### Material shown
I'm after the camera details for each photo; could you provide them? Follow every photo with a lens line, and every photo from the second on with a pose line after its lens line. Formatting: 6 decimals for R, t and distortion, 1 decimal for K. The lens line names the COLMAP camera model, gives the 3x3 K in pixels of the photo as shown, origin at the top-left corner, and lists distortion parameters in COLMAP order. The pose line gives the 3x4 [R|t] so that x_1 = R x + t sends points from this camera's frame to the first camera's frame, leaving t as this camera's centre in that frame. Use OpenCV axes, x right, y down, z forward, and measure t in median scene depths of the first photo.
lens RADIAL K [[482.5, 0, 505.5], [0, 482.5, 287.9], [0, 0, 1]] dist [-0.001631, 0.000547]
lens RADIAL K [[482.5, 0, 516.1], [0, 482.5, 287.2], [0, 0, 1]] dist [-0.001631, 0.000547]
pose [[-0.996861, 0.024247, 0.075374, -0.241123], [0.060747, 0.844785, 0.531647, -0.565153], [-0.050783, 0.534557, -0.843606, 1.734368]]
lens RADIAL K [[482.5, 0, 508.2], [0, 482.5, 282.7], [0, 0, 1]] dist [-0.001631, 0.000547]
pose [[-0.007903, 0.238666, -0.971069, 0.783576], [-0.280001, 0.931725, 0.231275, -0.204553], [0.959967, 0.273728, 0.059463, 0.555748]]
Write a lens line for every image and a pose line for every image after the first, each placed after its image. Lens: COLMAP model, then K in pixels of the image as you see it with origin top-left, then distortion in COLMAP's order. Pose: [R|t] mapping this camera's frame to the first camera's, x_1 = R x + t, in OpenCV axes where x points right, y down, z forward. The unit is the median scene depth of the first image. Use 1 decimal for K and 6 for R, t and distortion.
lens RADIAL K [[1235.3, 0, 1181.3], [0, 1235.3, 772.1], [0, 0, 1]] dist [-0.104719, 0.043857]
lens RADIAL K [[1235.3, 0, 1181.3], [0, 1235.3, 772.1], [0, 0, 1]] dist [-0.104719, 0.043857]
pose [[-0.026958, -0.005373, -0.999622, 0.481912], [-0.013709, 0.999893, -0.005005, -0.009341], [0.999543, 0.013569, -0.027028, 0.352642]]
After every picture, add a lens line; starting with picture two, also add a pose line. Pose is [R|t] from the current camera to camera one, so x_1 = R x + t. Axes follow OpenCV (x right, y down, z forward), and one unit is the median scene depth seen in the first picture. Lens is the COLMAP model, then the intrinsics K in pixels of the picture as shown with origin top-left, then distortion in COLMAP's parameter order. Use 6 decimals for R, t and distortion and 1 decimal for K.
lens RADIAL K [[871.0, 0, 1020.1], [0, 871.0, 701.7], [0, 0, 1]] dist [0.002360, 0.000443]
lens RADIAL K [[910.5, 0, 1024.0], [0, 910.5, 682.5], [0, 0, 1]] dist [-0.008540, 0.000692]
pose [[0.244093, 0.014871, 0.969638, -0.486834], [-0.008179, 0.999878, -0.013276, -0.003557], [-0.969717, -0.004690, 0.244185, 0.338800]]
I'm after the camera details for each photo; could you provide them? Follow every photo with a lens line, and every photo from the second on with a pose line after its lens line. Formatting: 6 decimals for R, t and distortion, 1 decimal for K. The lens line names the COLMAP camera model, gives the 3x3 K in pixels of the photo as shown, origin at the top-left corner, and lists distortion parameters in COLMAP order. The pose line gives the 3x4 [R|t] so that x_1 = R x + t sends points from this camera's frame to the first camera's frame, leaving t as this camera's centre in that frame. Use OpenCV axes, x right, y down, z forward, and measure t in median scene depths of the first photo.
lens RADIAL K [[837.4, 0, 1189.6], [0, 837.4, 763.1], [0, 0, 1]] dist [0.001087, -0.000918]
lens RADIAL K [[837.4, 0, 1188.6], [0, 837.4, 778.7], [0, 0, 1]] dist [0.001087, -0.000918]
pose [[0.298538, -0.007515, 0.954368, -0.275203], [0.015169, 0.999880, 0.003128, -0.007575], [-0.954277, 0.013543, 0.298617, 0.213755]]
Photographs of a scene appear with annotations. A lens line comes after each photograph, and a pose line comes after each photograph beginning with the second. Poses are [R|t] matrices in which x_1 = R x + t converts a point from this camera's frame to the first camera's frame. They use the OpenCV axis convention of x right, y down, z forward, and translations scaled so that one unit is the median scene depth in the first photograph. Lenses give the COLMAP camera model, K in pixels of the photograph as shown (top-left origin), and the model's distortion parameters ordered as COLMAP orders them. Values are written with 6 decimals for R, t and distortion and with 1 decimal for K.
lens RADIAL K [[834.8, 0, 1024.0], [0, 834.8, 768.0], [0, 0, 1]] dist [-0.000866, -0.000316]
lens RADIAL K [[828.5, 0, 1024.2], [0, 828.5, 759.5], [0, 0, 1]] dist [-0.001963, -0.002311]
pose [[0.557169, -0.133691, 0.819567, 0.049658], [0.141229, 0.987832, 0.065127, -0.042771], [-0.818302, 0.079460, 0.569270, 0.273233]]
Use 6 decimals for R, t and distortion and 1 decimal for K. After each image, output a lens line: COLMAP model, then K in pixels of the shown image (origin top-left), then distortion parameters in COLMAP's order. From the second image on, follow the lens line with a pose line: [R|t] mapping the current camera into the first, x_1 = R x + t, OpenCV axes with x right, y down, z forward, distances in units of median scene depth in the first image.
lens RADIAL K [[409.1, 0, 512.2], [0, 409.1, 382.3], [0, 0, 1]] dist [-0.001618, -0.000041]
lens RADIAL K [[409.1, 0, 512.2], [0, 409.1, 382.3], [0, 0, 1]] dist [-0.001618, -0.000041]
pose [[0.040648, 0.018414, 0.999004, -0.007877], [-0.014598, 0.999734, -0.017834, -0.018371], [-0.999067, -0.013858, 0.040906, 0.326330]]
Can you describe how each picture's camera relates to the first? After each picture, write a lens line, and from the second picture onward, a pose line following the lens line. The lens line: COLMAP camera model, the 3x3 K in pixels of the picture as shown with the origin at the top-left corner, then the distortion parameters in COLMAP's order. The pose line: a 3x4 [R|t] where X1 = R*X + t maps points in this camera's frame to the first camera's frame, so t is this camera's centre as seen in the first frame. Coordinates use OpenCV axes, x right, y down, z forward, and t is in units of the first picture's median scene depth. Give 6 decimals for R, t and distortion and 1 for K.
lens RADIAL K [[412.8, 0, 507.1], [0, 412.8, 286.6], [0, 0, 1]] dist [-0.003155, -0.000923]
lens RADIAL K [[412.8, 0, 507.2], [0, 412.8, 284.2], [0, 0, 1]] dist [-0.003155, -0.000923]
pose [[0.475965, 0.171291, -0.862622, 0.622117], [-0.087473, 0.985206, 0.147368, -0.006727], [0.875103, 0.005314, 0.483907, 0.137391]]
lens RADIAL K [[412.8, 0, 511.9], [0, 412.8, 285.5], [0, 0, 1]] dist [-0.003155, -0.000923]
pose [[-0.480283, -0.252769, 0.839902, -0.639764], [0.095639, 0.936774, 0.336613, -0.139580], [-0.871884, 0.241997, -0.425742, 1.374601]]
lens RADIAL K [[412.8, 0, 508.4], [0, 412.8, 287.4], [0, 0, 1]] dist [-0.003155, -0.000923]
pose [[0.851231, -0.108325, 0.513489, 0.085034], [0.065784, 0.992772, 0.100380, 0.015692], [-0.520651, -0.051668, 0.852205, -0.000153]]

### Work item
Copy the lines word for word, from the first line at the top through the line containing "0.013569, -0.027028, 0.352642]]".

### Output of the exercise
I'm after the camera details for each photo; could you provide them? Follow every photo with a lens line, and every photo from the second on with a pose line after its lens line. Formatting: 6 decimals for R, t and distortion, 1 decimal for K. The lens line names the COLMAP camera model, gives the 3x3 K in pixels of the photo as shown, origin at the top-left corner, and lists distortion parameters in COLMAP order. The pose line gives the 3x4 [R|t] so that x_1 = R x + t sends points from this camera's frame to the first camera's frame, leaving t as this camera's centre in that frame. Use OpenCV axes, x right, y down, z forward, and measure t in median scene depths of the first photo.
lens RADIAL K [[482.5, 0, 505.5], [0, 482.5, 287.9], [0, 0, 1]] dist [-0.001631, 0.000547]
lens RADIAL K [[482.5, 0, 516.1], [0, 482.5, 287.2], [0, 0, 1]] dist [-0.001631, 0.000547]
pose [[-0.996861, 0.024247, 0.075374, -0.241123], [0.060747, 0.844785, 0.531647, -0.565153], [-0.050783, 0.534557, -0.843606, 1.734368]]
lens RADIAL K [[482.5, 0, 508.2], [0, 482.5, 282.7], [0, 0, 1]] dist [-0.001631, 0.000547]
pose [[-0.007903, 0.238666, -0.971069, 0.783576], [-0.280001, 0.931725, 0.231275, -0.204553], [0.959967, 0.273728, 0.059463, 0.555748]]
Write a lens line for every image and a pose line for every image after the first, each placed after its image. Lens: COLMAP model, then K in pixels of the image as you see it with origin top-left, then distortion in COLMAP's order. Pose: [R|t] mapping this camera's frame to the first camera's, x_1 = R x + t, in OpenCV axes where x points right, y down, z forward. The unit is the median scene depth of the first image. Use 1 decimal for K and 6 for R, t and distortion.
lens RADIAL K [[1235.3, 0, 1181.3], [0, 1235.3, 772.1], [0, 0, 1]] dist [-0.104719, 0.043857]
lens RADIAL K [[1235.3, 0, 1181.3], [0, 1235.3, 772.1], [0, 0, 1]] dist [-0.104719, 0.043857]
pose [[-0.026958, -0.005373, -0.999622, 0.481912], [-0.013709, 0.999893, -0.005005, -0.009341], [0.999543, 0.013569, -0.027028, 0.352642]]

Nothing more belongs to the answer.